Work to complete -> In the data that follows, find the line with "很簡單。在目前的台灣，要創業並不容易，不管是"; transcribe it, every later line up to the one with "從各種地方去cost down，這樣情況下的考量", and that line as well, exactly and with no others.
Information given START
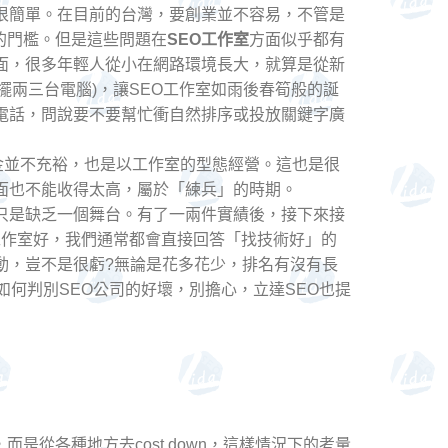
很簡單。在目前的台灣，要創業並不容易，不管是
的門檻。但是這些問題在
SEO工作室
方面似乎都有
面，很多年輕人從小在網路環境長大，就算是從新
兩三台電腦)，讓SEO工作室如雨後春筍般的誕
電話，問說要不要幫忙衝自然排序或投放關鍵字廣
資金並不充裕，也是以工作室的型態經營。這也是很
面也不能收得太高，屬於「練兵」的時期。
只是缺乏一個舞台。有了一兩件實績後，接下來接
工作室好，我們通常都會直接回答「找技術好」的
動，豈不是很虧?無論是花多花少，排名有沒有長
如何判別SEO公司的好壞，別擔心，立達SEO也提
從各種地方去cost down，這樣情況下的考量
Information given END
Information given START
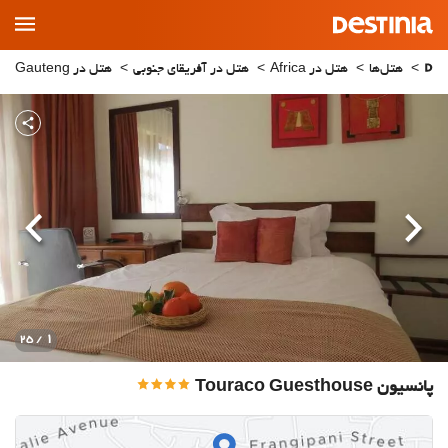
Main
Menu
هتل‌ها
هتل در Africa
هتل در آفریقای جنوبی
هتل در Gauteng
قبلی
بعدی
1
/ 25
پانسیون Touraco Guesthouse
Information given END
Solution to the exercise ->
很簡單。在目前的台灣，要創業並不容易，不管是
的門檻。但是這些問題在
SEO工作室
方面似乎都有
面，很多年輕人從小在網路環境長大，就算是從新
兩三台電腦)，讓SEO工作室如雨後春筍般的誕
電話，問說要不要幫忙衝自然排序或投放關鍵字廣
資金並不充裕，也是以工作室的型態經營。這也是很
面也不能收得太高，屬於「練兵」的時期。
只是缺乏一個舞台。有了一兩件實績後，接下來接
工作室好，我們通常都會直接回答「找技術好」的
動，豈不是很虧?無論是花多花少，排名有沒有長
如何判別SEO公司的好壞，別擔心，立達SEO也提
從各種地方去cost down，這樣情況下的考量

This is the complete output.